Aufgrund der vorliegenden Fakten und Indizien hat die Kampagne für Entschuldung und Entschädigung im Südlichen Afrika (KEESA) den Entscheid der Bundesanwaltschaft, das Strafverfahren gegen Peter Regli einzustellen dannzumal kritisiert. Sie erwartet jetzt von den Ständerätinnen und Ständeräten, dass sie mit engagierten Voten der Interpellation Inderkum entgegentreten. Denn weder darf Peter Regli politisch weiss gewaschen, noch im Nachhinein die – von der GPDel ebenfalls monierte – Apartheid freundliche Politik des militärischen Nachrichtendienstes unter seiner Führung gutgeheissen werden.
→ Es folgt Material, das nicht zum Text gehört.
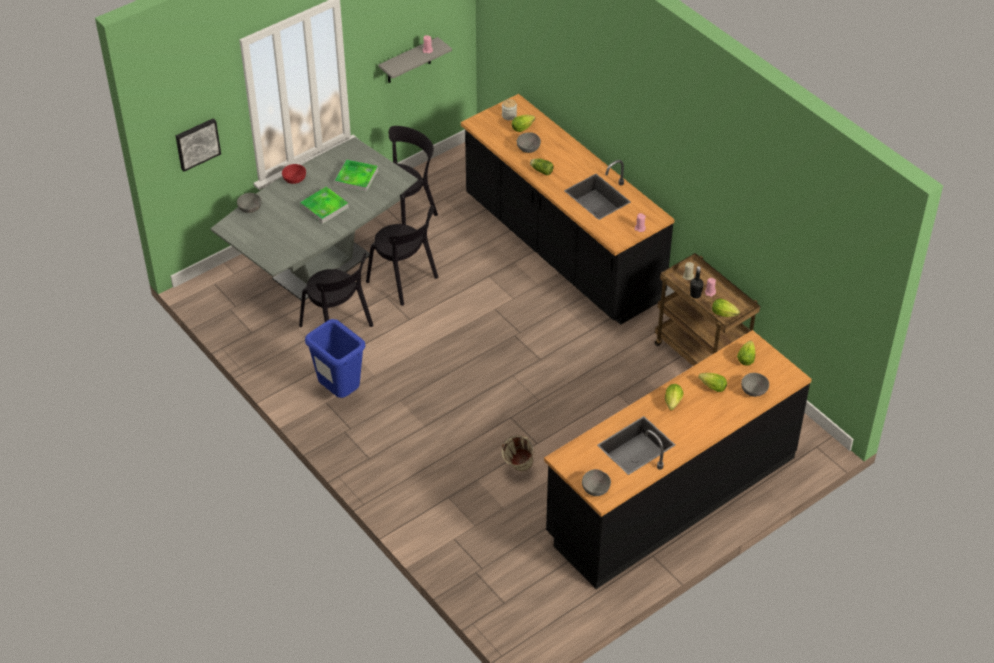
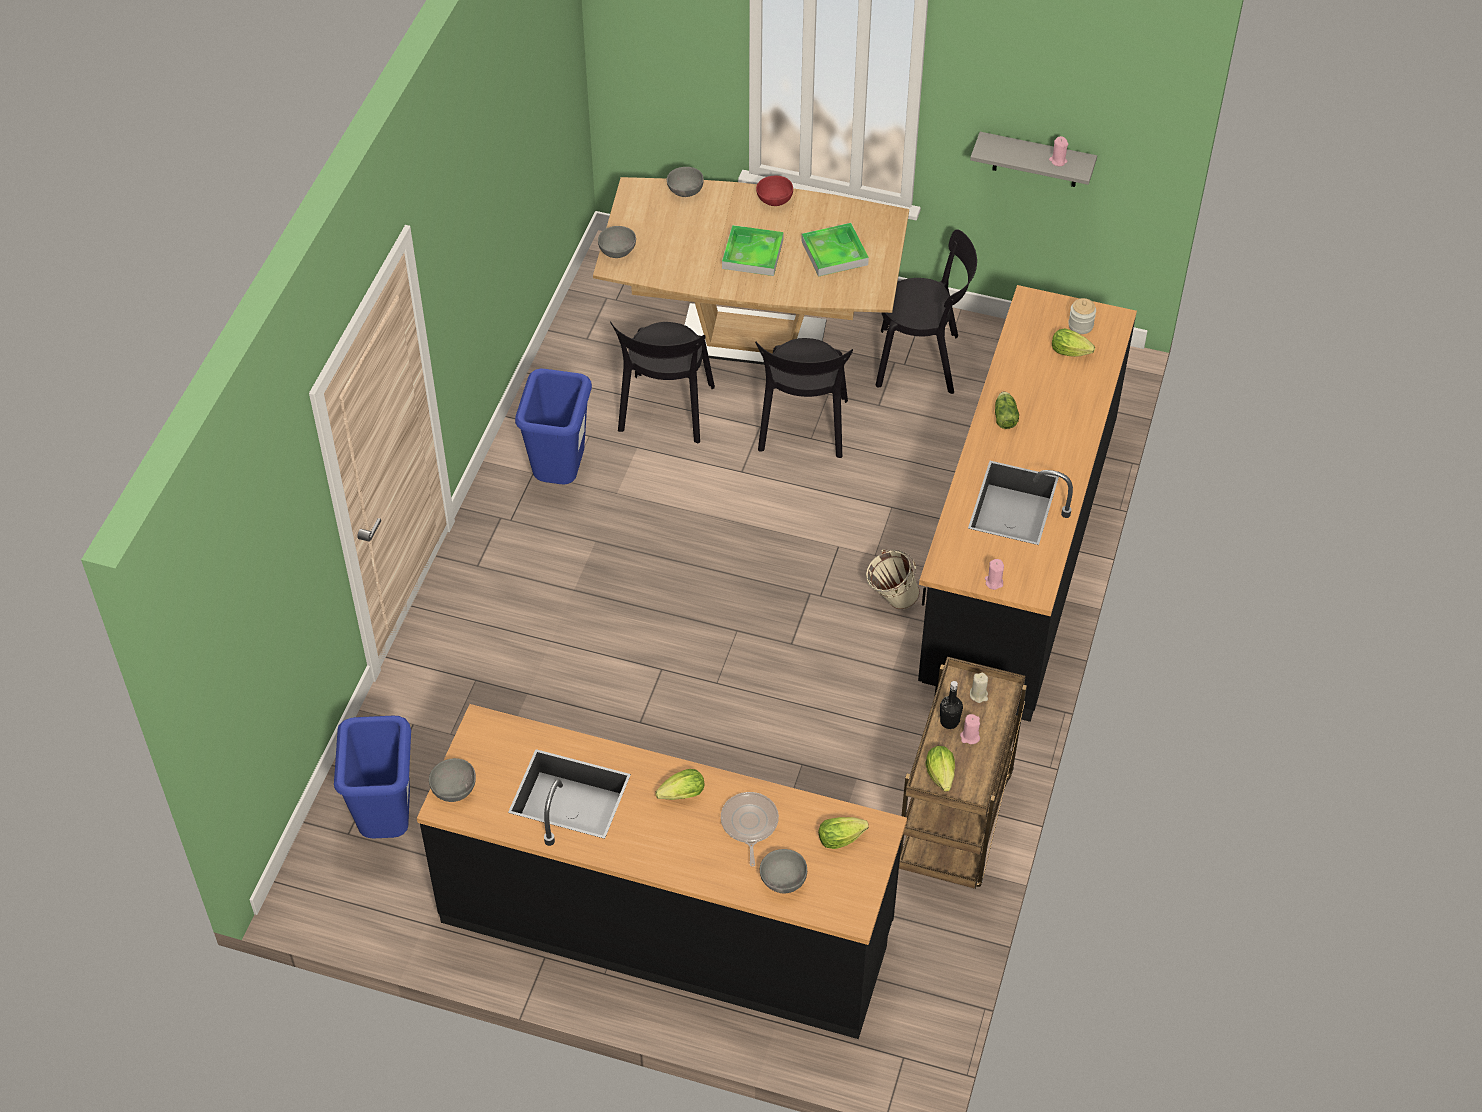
camera: 55 degrees right, 5 degrees up
picture [176,118,221,172] -> none
grey dining table [211,137,418,300] -> brown dining table [593,177,909,365]
beige bucket [502,435,535,471] -> beige bucket moved to [866,549,920,610]
grey bowl [517,132,541,153] -> grey bowl moved to [598,226,636,258]
lettuce [698,373,727,392] -> frying pan [721,792,779,867]
none -> blue trash can [334,716,411,838]

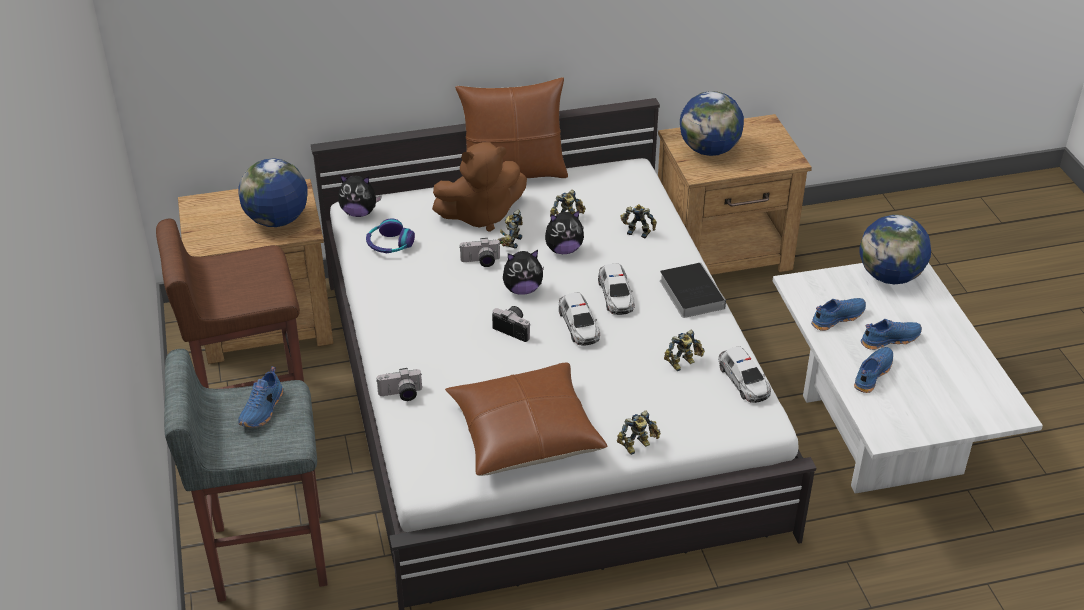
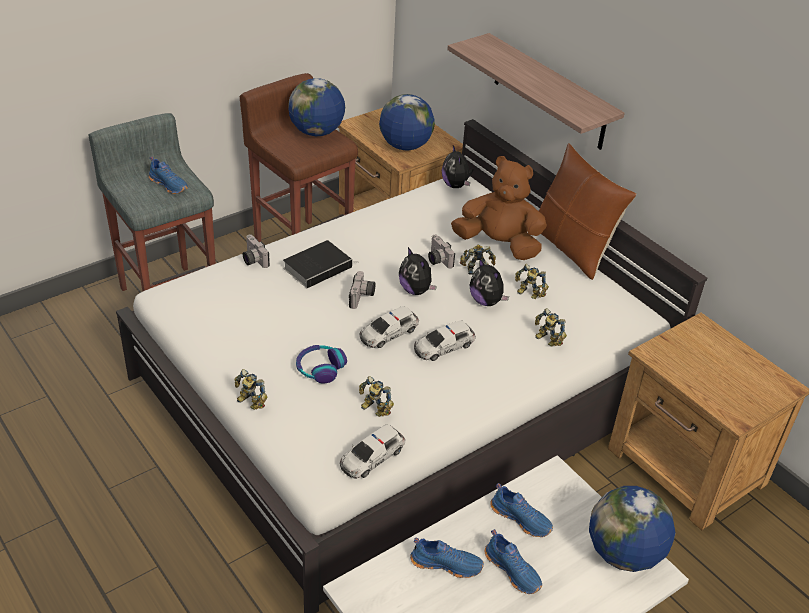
camera: 65 degrees right, 0 degrees up
blue shoe [238,367,283,427] -> blue shoe turned 135 degrees counterclockwise [149,156,188,194]
headphones [366,218,415,253] -> headphones moved to [296,345,347,383]
brown plush toy [432,142,527,232] -> brown plush toy turned 150 degrees clockwise [451,156,547,260]
brown pillow [445,362,607,476] -> none
toy robot [620,204,657,238] -> toy robot turned 135 degrees clockwise [535,308,567,347]
book [660,263,726,318] -> book moved to [283,240,357,288]
globe [680,91,744,156] -> globe moved to [289,78,345,136]
none -> shelf [447,33,625,150]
In den letzten Jahren sind immer wieder neue Tatsachen aufgetaucht, welche eine Neubeurteilung der schweizerischen Zusammenarbeit mit Südafrika nötig machten. Gegenwärtig sind neue Recherchen im Gange. Das Kapitel über die Beziehungen Schweiz – Apartheidstaat, wie auch zur Rolle des schweizerischen Nachrichtendienstes und dessen Chef Peter Regli ist noch lange nicht geschlossen.